AIM OF THE EXERCISE = Find the word "lines" in the data, then copy each line where it is found.

DATASET RECORDS =
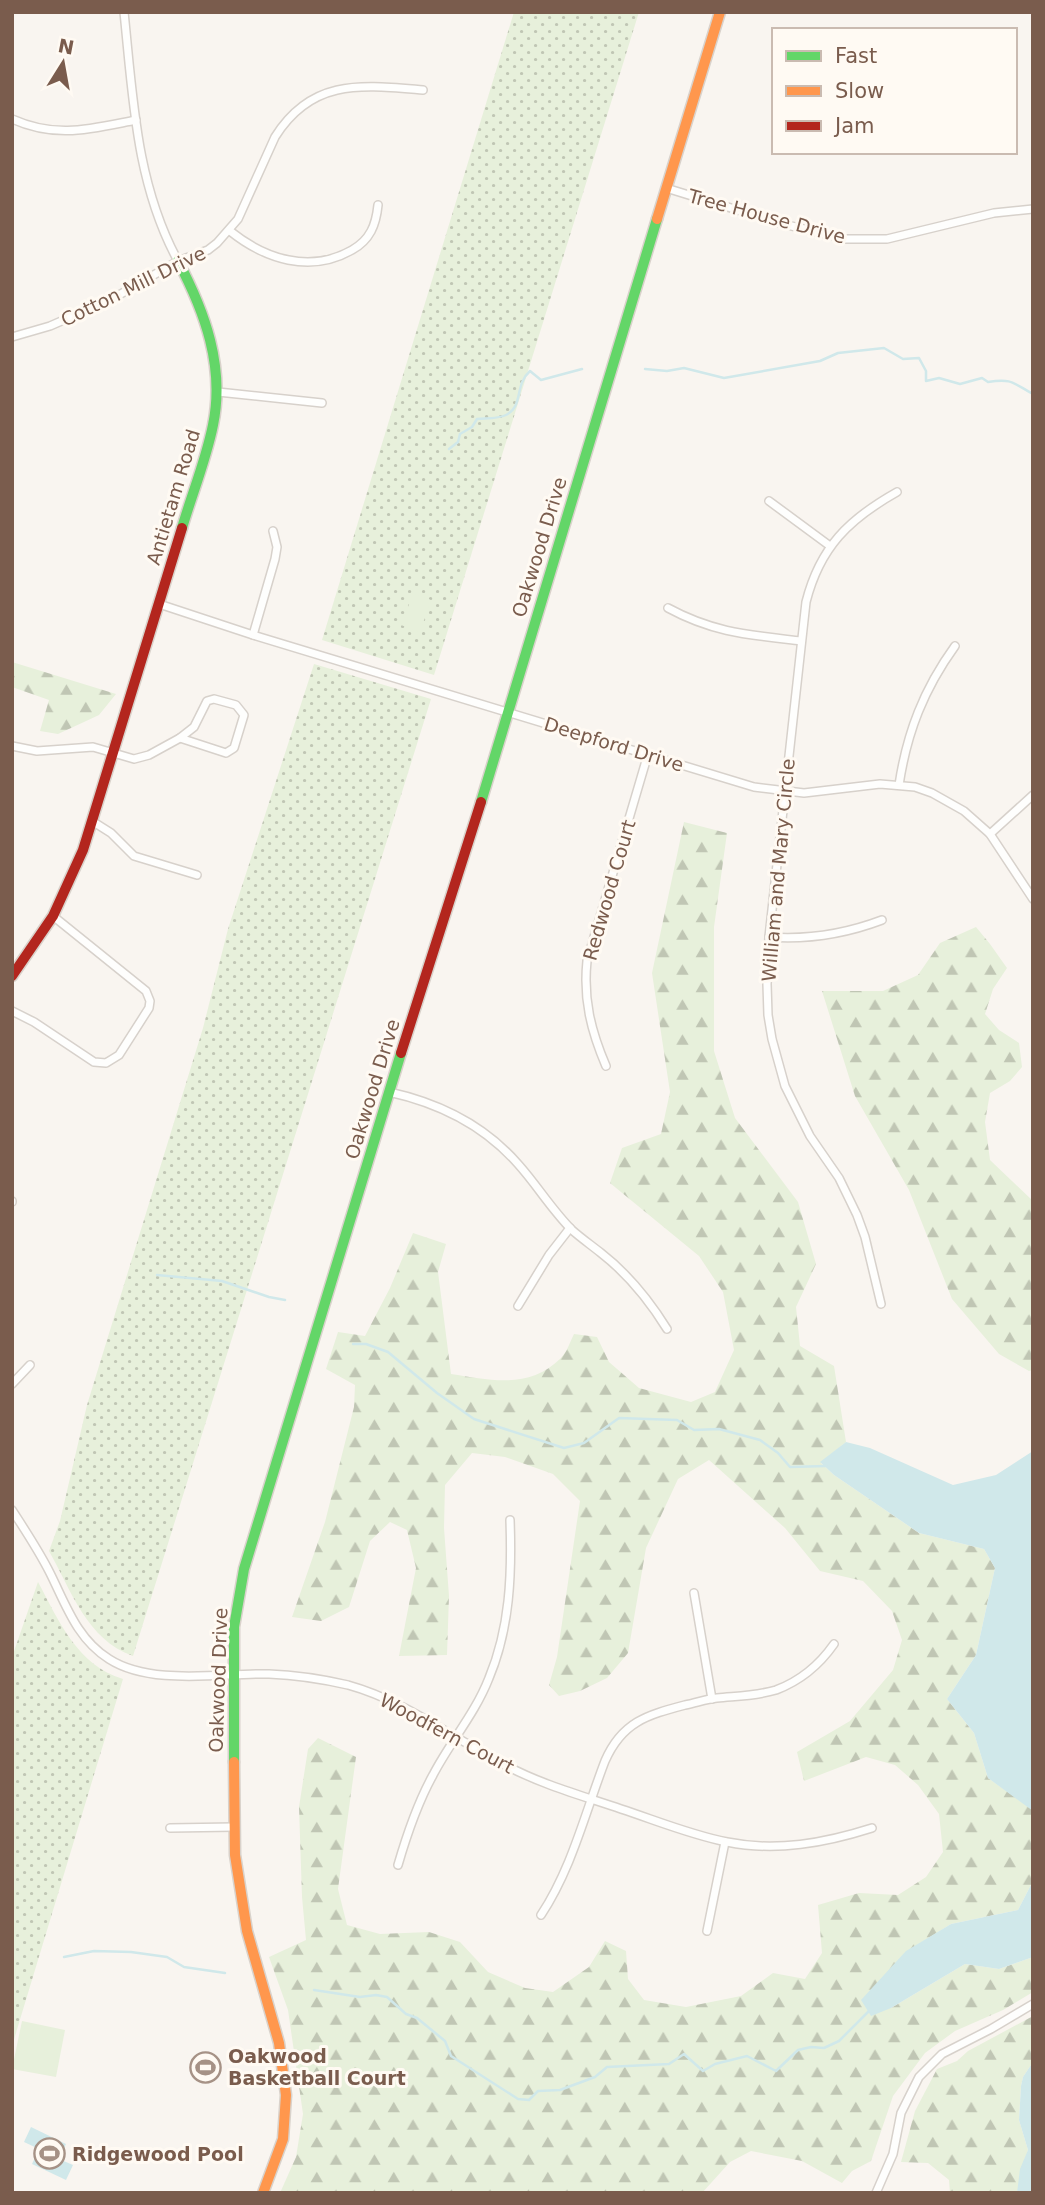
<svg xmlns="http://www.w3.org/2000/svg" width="1045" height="2205" font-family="'DejaVu Sans',sans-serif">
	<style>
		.grass { fill: url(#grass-dots) }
		.forest { fill: url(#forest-firs) }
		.park { fill: #e7f0db }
		.water { fill: #d0e8ea }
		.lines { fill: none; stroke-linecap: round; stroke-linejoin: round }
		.stream { stroke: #d0e8ea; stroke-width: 2.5 }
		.street-casing { stroke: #d7d1cb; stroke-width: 10 }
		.fast-casing { stroke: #d9d2cb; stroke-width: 13 }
		.slow-casing { stroke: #d9d2cb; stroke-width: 13 }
		.jam-casing { stroke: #d9d2cb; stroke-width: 13 }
		.street { stroke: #fefefd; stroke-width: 7 }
		.fast { stroke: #63d668; stroke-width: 10 }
		.slow { stroke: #ff974d; stroke-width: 10 }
		.jam { stroke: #b3261e; stroke-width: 10 }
		.labels { text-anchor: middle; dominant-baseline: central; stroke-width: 6; stroke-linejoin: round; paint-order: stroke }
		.street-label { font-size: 19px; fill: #7a5c4d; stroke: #fffaf3 }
		.poi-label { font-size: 19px; font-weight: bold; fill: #7a5c4d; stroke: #fffaf3; text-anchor: start }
	</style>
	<defs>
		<pattern id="grass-dots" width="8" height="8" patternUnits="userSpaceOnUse" patternTransform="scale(1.75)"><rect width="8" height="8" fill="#e7f0db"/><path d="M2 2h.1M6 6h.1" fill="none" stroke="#c0c6b4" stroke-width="1.8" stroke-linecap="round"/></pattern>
		<pattern id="forest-firs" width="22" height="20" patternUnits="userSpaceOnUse" patternTransform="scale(1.75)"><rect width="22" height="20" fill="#e7f0db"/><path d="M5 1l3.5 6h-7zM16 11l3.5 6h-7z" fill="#c0c6b4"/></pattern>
	</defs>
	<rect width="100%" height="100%" fill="#f9f5f0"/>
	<g class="grass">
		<polygon points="514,12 639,12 434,675 322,640"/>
		<path d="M314 664 431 699 133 1656C87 1640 71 1590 49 1551L60 1521 87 1405 203 1028 228 929Z"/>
		<path d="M38 1582C59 1621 77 1665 123 1679L12 2046V1657Z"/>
	</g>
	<g class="forest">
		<polygon points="12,662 116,694 99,715 84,722 58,734 40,731 49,700 12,687"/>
		<path d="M684 822 727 833 714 927V1051L735 1118 798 1202 816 1264 796 1307 800 1346 834 1366 846 1442 821 1463 834 1475 919 1533 984 1549 995 1568 976 1655 947 1699 974 1733 988 1778 1033 1810V1881L1018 1910 951 1924 906 1952 891 2008 965 1964 999 1969 1033 1957V1992L1003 2010 955 2031 925 2053 893 2096 871 2161 852 2171 842 2183 802 2161 751 2151 730 2162 702 2193H280L296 2157 303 2114 288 2010 269 1957 306 1940 302 1897 299 1807 308 1749 318 1738 356 1757 338 1889 347 1925 380 1934 429 1932 460 1942 488 1972 525 1988 553 1992 589 1967 605 1941 626 1951 628 1979 644 2000 686 2007 741 1996 773 1973 805 1979 822 1953 818 1905 859 1893 898 1895 926 1877 943 1852 939 1814 918 1785 895 1765 866 1757 804 1781 797 1752 850 1721 893 1670 902 1640 892 1611 863 1581 820 1571 785 1528 709 1460 678 1479 646 1548 628 1653 607 1678 580 1691 559 1696 549 1685 557 1657 580 1501 553 1474 505 1457 472 1453 445 1485 444 1528 449 1596 447 1655 399 1656 416 1568 407 1530 390 1522 370 1541 349 1607 321 1621 292 1617 325 1522 354 1407 355 1385 326 1369 338 1332 365 1336 390 1288 413 1233 446 1244 438 1272 451 1374C491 1380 529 1390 561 1358 567 1352 570 1342 574 1334L597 1337 609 1362 639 1388 691 1402 715 1392 734 1350 723 1292 699 1256 610 1183 622 1148 661 1134 670 1092 652 973Z"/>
		<polygon points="976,927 990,944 1007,968 993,989 985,1014 999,1030 1019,1043 1022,1067 1010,1081 990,1093 985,1122 990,1160 1033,1201 1033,1370 1029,1371 999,1354 952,1299 909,1190 855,1096 822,991 883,991 918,975 940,943"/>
		<polygon points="1033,2016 1033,2062 1023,2077 1021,2086 1019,2120 1028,2150 1017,2193 950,2193 949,2180 928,2163 901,2162 915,2111 937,2069 957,2061 968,2051"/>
	</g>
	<g class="park">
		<polygon points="413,594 431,600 420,632 401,625"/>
		<polygon points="22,2021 65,2030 56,2077 12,2069"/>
	</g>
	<g class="water">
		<polygon points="846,1442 870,1448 953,1485 996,1475 1033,1451 1033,1811 988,1778 974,1733 947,1699 976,1655 995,1568 984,1549 919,1533 834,1475 820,1462"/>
		<polygon points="1033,1881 1033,1957 999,1969 965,1964 891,2008 871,2016 861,2000 906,1951 951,1924 1018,1910"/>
		<polygon points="1033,2062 1033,2193 1017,2193 1020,2169 1028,2150 1019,2120 1021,2086 1023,2077"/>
		<polygon points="31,2127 66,2144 59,2159 73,2165 66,2180 32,2164 39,2149 24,2142"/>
	</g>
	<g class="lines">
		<g class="stream">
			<path d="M645 369 667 371 684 368 724 378 820 361 838 353 884 348 903 359 919 358 926 371V381L939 378 960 384 982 378 988 382C1012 378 1013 383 1033 394"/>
			<path d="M449 449 458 442 460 434 472 427 477 419C486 418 498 419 506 415 524 406 514 385 530 371L541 380 582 369"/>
			<polyline points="157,1275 222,1281 269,1297 285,1300"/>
			<polyline points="353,1344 366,1344 388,1352 437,1393 474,1419 564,1448 584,1443 619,1418 677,1420 694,1430 719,1429 760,1440 778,1453 790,1467 826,1466"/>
			<polyline points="64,1957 94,1951 131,1952 167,1957 184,1967 225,1973"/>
			<polyline points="314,1990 360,1997 376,1995 387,1997 406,2014 417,2018 445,2041 451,2056 518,2099 529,2100 538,2091 560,2090 595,2077 607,2067 669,2064 684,2054 703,2071 715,2064 747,2056 776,2071 798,2050 811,2047 824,2048 839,2041 870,2010"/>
		</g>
		<defs>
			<g id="street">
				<path d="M124 12C133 98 136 184 178 261"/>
				<path d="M12 119C57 139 90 129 136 120"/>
				<polyline points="666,188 783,224 846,239 887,239 994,213 1033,209"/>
				<path d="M230 231C265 259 310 274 352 250 370 240 376 225 378 205"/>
				<path d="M12 337 50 326 112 299 178 261 208 250 217 243 238 219 275 137C312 78 362 85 423 90"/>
				<polyline points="218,392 322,403"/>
				<polyline points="769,501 830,546"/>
				<polyline points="159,604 253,635 754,787 804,793 880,784 915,787 932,793 964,811 990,834 1033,899"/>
				<path d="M668 608C714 633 750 635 801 641"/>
				<polyline points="253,635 275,559 277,547 273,531"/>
				<polygon points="214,699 236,705 244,715 234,748 226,753 180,738 194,727 207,701"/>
				<polyline points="12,746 37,751 93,747 134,759 149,755 180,738"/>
				<path d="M899 785C907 732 924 689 955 646"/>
				<polyline points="92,821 111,833 134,856 197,875"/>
				<polyline points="990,834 1033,795"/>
				<path d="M769 937C810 940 845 934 882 920"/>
				<polyline points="12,1011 34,1022 94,1062 106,1063 119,1055 149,1008 150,1001 146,991 53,916"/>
				<path d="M606 1066C591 1031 583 999 587 961L648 754"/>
				<path d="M389 1092C439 1103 484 1125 518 1164 537 1185 551 1209 572 1230 581 1238 591 1245 601 1253 628 1274 649 1300 667 1329"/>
				<polyline points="12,1201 12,1202"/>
				<path d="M881 1304 865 1237 857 1215 839 1178 810 1136 785 1086 772 1039 768 1015 767 984 769 937 806 602C820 547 849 519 897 492"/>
				<polyline points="518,1306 549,1255 570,1228"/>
				<polyline points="12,1384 30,1365"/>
				<path d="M12 1510C25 1530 39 1551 50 1573 66 1605 77 1639 109 1659 151 1686 220 1673 269 1674 295 1675 322 1679 348 1685 406 1701 454 1739 507 1766 543 1785 583 1796 621 1809 655 1820 691 1835 727 1842 776 1852 825 1843 872 1828"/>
				<polyline points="694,1593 712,1699"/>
				<polyline points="170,1828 234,1827"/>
				<path d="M398 1865C407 1834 417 1804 433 1775 450 1742 475 1714 489 1678 510 1628 512 1574 510 1520"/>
				<path d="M541 1915C572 1868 585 1813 605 1761 622 1722 647 1715 685 1705 696 1703 706 1699 717 1698 737 1696 756 1696 776 1690 800 1681 820 1664 834 1644"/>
				<polyline points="707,1931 725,1842"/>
				<polyline points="876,2193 893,2154 901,2113 919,2077 942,2054 991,2029 1033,2004"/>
			</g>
			<g id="fast">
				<path d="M178 261C205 312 225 367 213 425 206 460 192 494 182 528"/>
				<polyline points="481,802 657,219"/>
				<polyline points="234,1762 234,1627 244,1569 401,1053"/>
			</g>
			<g id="slow">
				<polyline points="657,219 720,12"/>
				<polyline points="234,1762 235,1855 247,1931 279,2043 286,2095 283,2139 263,2193"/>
			</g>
			<g id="jam">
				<polyline points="12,976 53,916 83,850 182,528"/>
				<polyline points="401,1053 481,802"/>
			</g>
		</defs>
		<use href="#street" class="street-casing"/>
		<use href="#fast" class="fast-casing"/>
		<use href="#slow" class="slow-casing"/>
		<use href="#jam" class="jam-casing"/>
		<use href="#street" class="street"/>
		<use href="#fast" class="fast"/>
		<use href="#slow" class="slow"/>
		<use href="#jam" class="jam"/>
	</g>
	<defs>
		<symbol id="stadium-ring" viewBox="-11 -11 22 22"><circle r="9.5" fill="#fffaf3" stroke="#a69286" stroke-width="1.5"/><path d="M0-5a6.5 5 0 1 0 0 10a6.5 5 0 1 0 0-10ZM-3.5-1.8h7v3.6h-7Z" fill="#a69286"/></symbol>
	</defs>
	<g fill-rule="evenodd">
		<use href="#stadium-ring" x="188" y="2050" width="35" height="35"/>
		<use href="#stadium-ring" x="32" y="2136" width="35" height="35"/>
	</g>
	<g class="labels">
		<g class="street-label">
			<text transform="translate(767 216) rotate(15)">Tree House Drive</text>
			<text transform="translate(133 286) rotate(-26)">Cotton Mill Drive</text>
			<text transform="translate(173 497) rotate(-73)">Antietam Road</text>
			<text transform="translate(539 547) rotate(-73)">Oakwood Drive</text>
			<text transform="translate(614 744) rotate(17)">Deepford Drive</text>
			<text transform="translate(778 870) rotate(-85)">William and Mary Circle</text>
			<text transform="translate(609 890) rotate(-74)">Redwood Court</text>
			<text transform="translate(372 1089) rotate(-73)">Oakwood Drive</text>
			<text transform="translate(218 1680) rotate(-88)">Oakwood Drive</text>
			<text transform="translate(447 1733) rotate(28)">Woodfern Court</text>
		</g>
		<g class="poi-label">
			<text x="228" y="2056">Oakwood<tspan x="228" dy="22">Basketball Court</tspan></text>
			<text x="72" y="2154">Ridgewood Pool</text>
		</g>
	</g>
	<rect width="1045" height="2205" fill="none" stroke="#7a5c4d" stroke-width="28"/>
	<rect x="772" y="28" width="245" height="126" fill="#fffaf3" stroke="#cabbb1" stroke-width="2"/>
	<rect x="786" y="51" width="35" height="10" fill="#63d668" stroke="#cabbb1" stroke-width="2"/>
	<text x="835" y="63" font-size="21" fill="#7a5c4d">Fast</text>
	<rect x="786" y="86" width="35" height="10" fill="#ff974d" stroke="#cabbb1" stroke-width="2"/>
	<text x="835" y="98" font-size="21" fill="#7a5c4d">Slow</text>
	<rect x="786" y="121" width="35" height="10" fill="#b3261e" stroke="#cabbb1" stroke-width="2"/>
	<text x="835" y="133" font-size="21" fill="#7a5c4d">Jam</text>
	<g transform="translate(63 63) rotate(11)" stroke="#fffaf3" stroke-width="5" paint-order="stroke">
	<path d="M0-5L12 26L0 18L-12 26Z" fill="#7a5c4d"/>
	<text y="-10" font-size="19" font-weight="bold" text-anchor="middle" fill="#7a5c4d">N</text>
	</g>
</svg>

ANSWER BOX =
		.lines { fill: none; stroke-linecap: round; stroke-linejoin: round }
	<g class="lines">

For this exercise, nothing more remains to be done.